A picture by John Constable valued up to £2 million has been discovered in an 800-year-old castle.
The painting, presumed to be by Constable, was discovered in the guest wing of the castle from the 13th century.
The painting, thought to be by English landscape artist John Constable, was discovered in the castle’s guest wing at Craufurland Country Estate near Kilmarnock.
The estate is managed by laird Simon Houison Craufurd and his wife Adity, who left their city occupations to take over the family house.
The couple enlisted the assistance of antique experts Ronnie and Clive from Channel 4’s Millionaire Hoarders to help them assess goods and raise funds for repairs.
During their search, they came across the painting, which is estimated to be worth between £1 million and £2 million.
Simon told STV News, “During a 1960s evaluation, we were informed that it was not a genuine Constable.
“Ronnie asked, ‘Are you sure it’s not the genuine article?'” I responded, ‘I don’t believe so.’ So we are investigating it further.
“It’s similar to saying, ‘You have three-quarters of the lottery numbers, so you may or may not win. We’re still unsure.
“We must establish it scientifically through paint analysis, which is beyond my comprehension. I’m not an expert, but I’m keeping my fingers crossed.”
Ronnie, after receiving a preliminary assessment of the Constable, stated to the couple, “You [Simon and Adity] said it had been examined and deemed unreal.

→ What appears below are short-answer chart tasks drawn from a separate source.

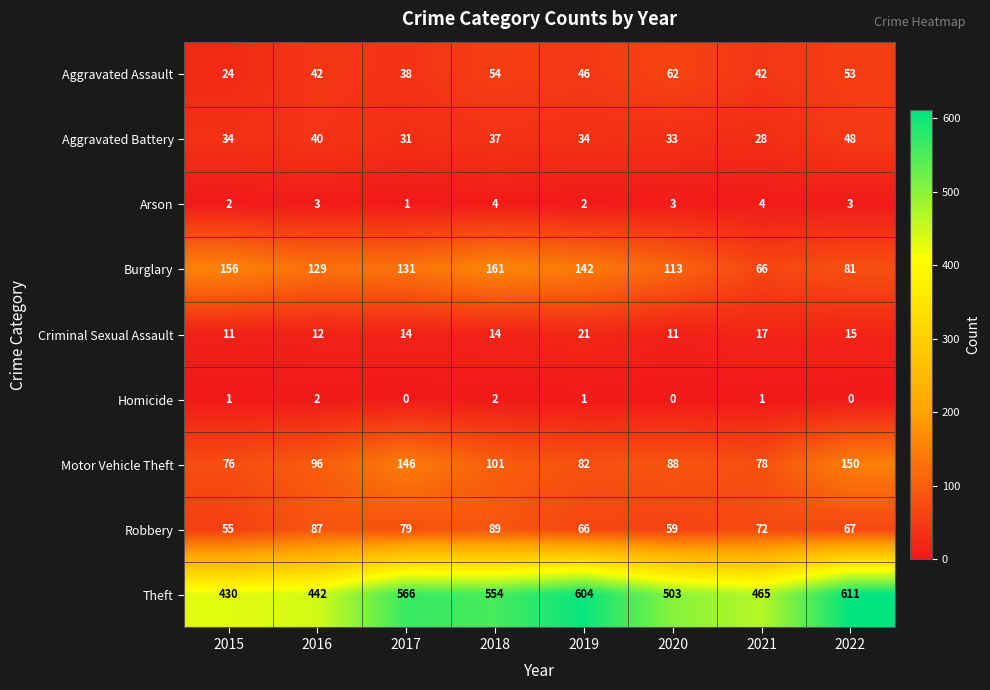

What is the difference between the highest and lowest values at 2019?

603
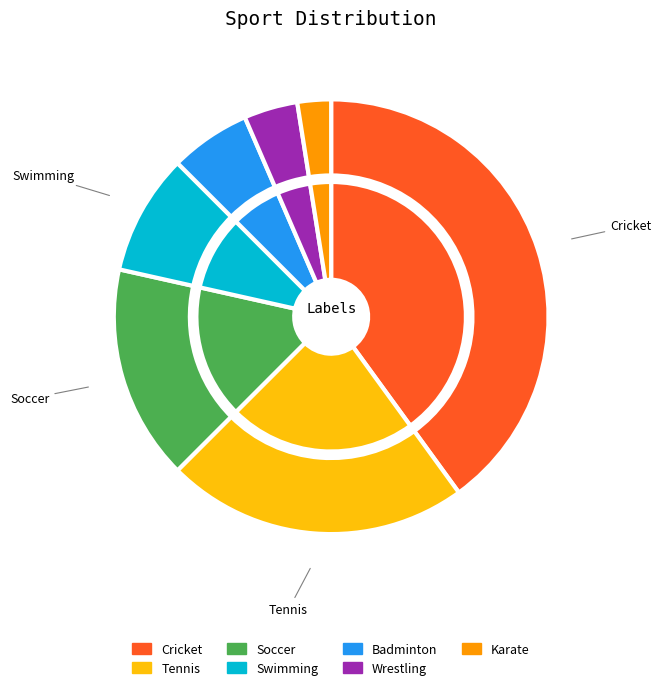

Rank the categories by value from highest to lowest.

Cricket, Tennis, Soccer, Swimming, Badminton, Wrestling, Karate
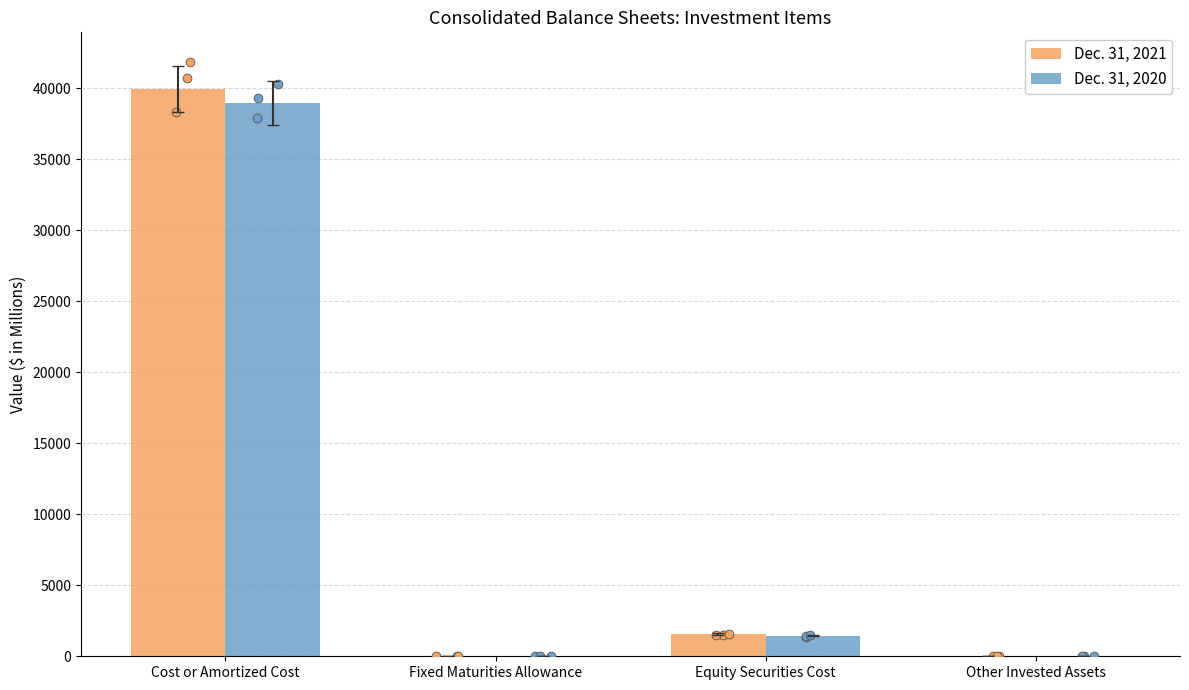

What is the total value across all series at Fixed Maturities Allowance?

58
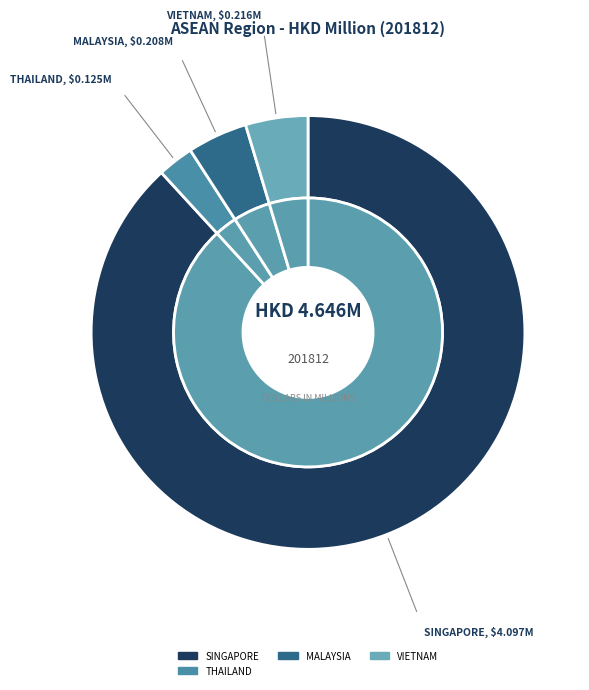

Which category has the biggest portion of the pie?

SINGAPORE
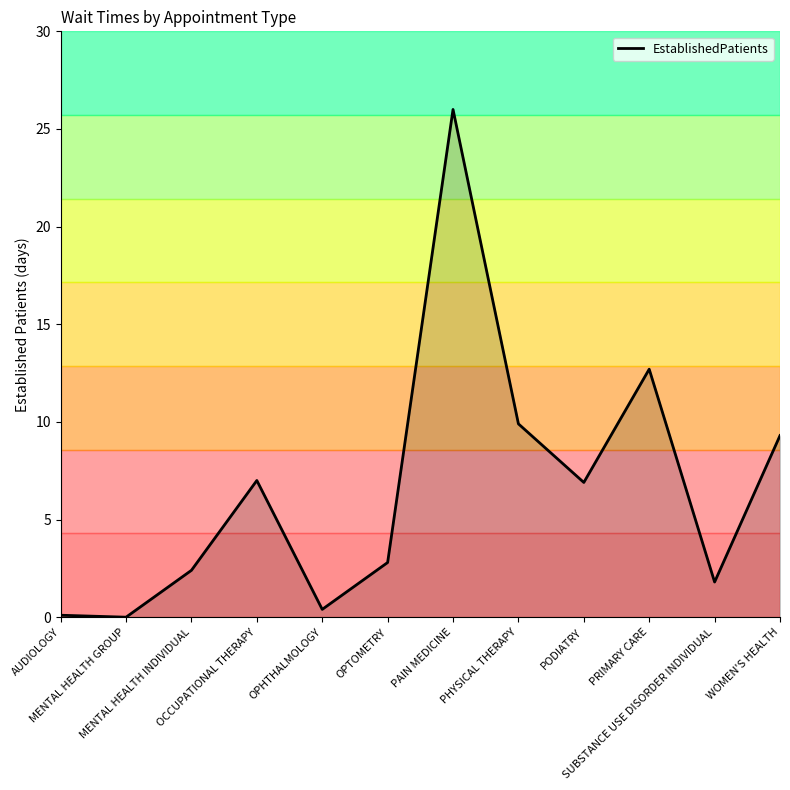

How many lines are shown in the chart?

1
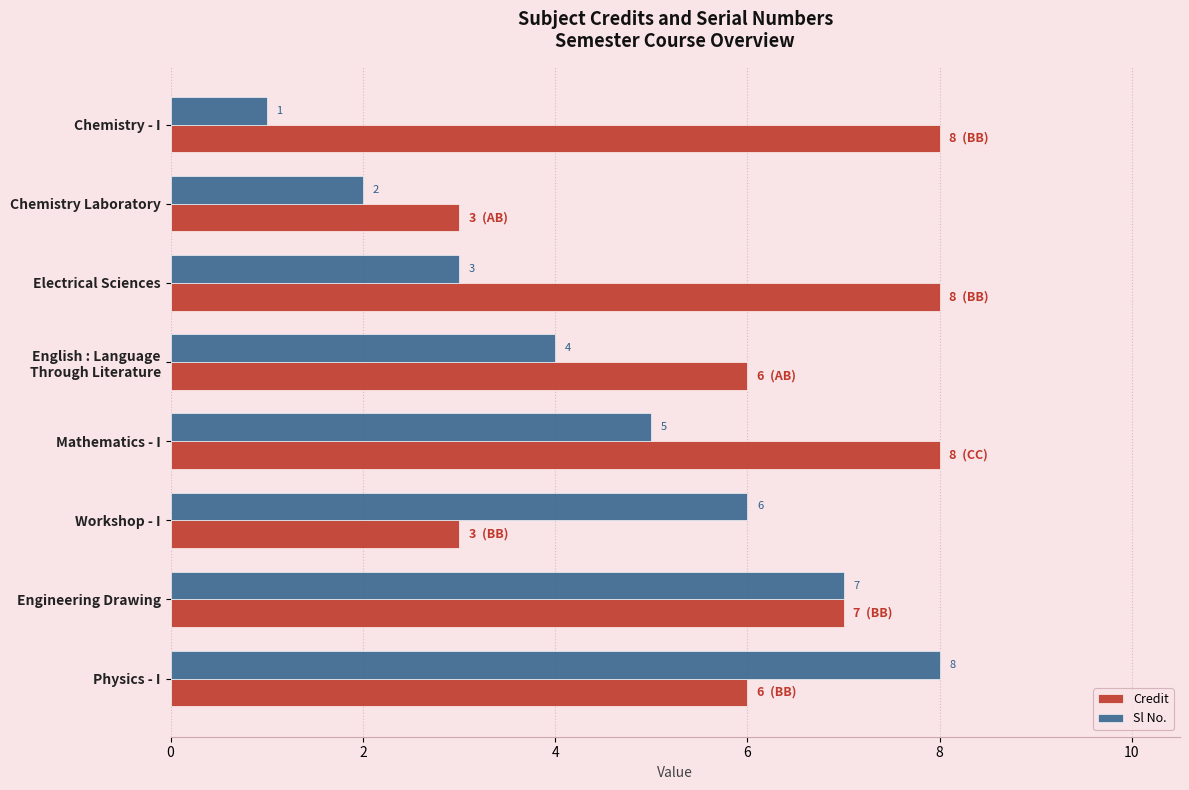

Rank the series by their average value, from highest to lowest.

Credit, Sl No.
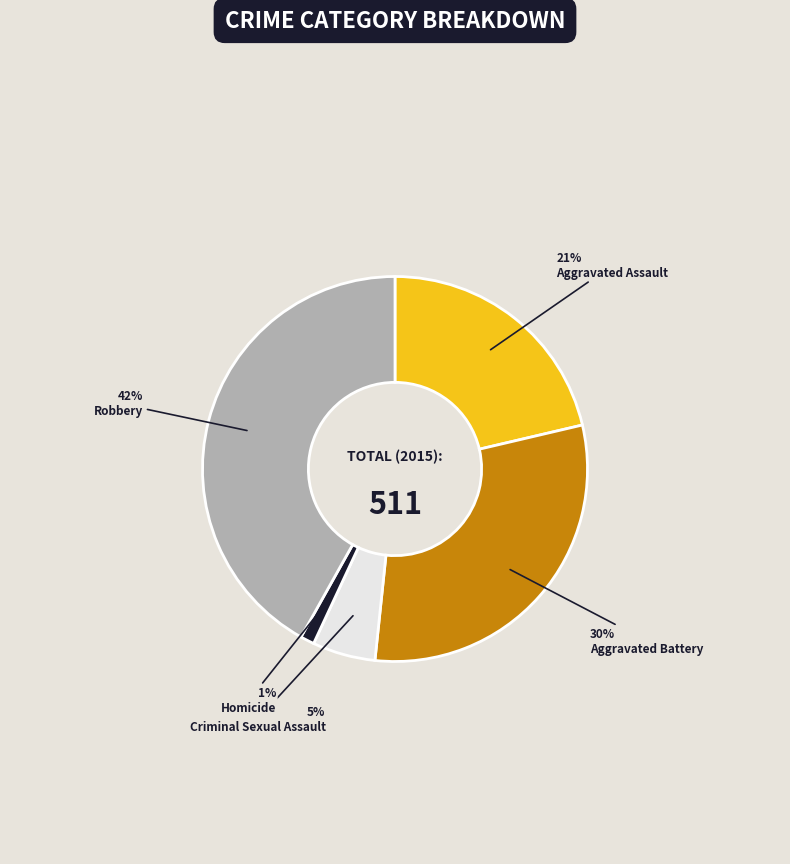

Is there any slice that represents more than half of the pie?

No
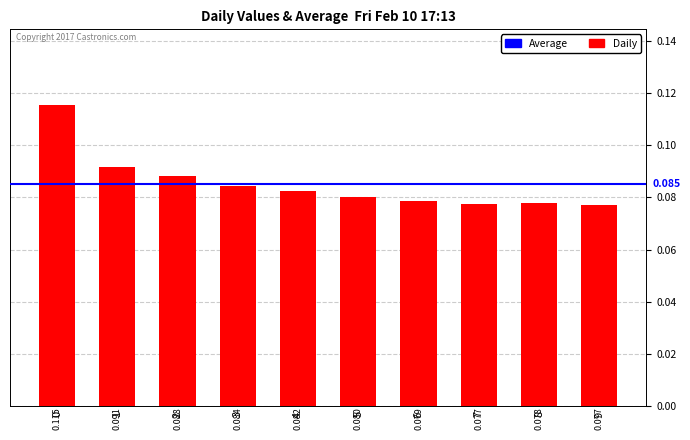

The value at 4 is 0.0. True or false?

False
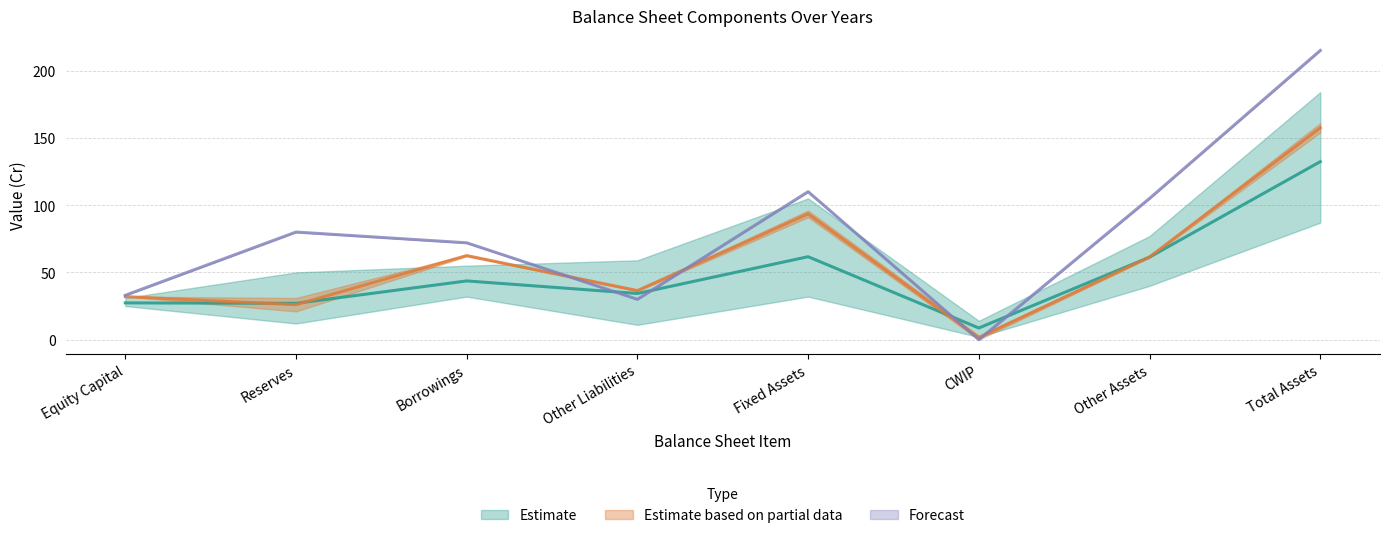

The Forecast series shows 104 at CWIP. True or false?

False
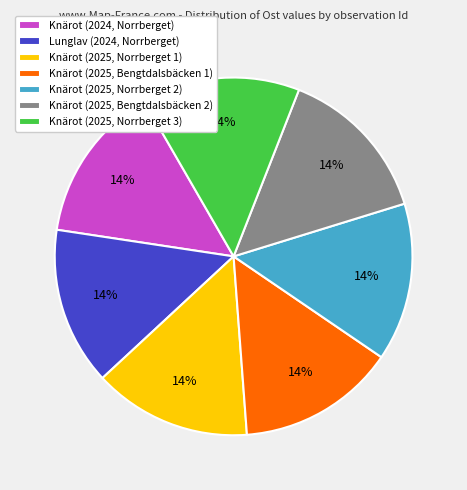

To the nearest percent, what is the combined percentage of Lunglav (2024, Norrberget) and Knärot (2024, Norrberget)?

29%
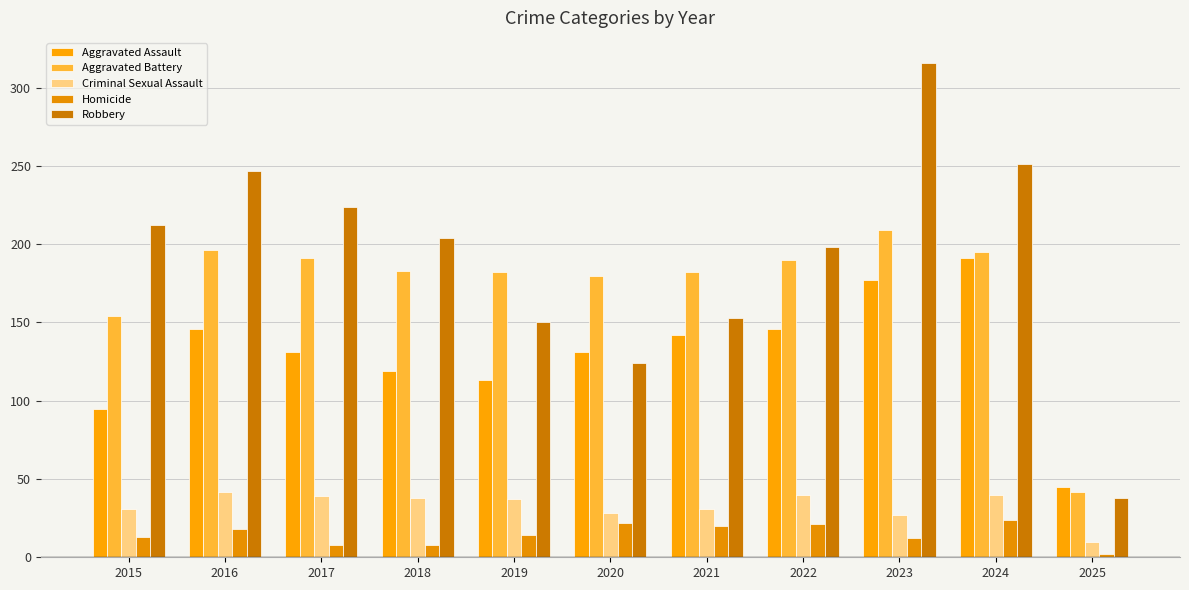

How many data points does each series have?

11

“Caroline and I presented an image to a Constable specialist and expert; 98% of the Constables she sees are denied, while 2% are taken into consideration. We belong to the 2%. Although it is not conclusive, the evidence is compelling.
“If it turns out to be a Constable, the auctioneer would estimate its value between £800,000 and £1,000,000,” There is a significant if, but I have great faith in this.
“The next phase of the journey will require a great deal of confidence and a small amount of funds, and it could take anywhere from six months to a year.”
Six months of research led to the identification of JP Heseltine as the original proprietor of the painting.
The collector owned master drawings by Rembrandt, Michelangelo, and Durer dating back 600 years.
After discovering 1918 letters, they determined that Simon’s great-great-grandfather had purchased the piece from the collector.
“He was a very successful businessman; he manufactured shoes in Northamptonshire,” said Simon. He enjoyed adorning his large family home with fine furnishings.
“It’s intriguing to learn more about what my ancestors did and where they went, as well as to meet people today who share that interest.
“The professionals have been exceedingly pleasant to work with. There will be countless hours of uncut footage of things we’ve been told about our residence. Everyone is so knowledgeable.
The castle also yielded an authentic epitaph by Scottish poet Robert Burns, a painting by William Marlow, and a hotel guestbook signed by Charles Dickens.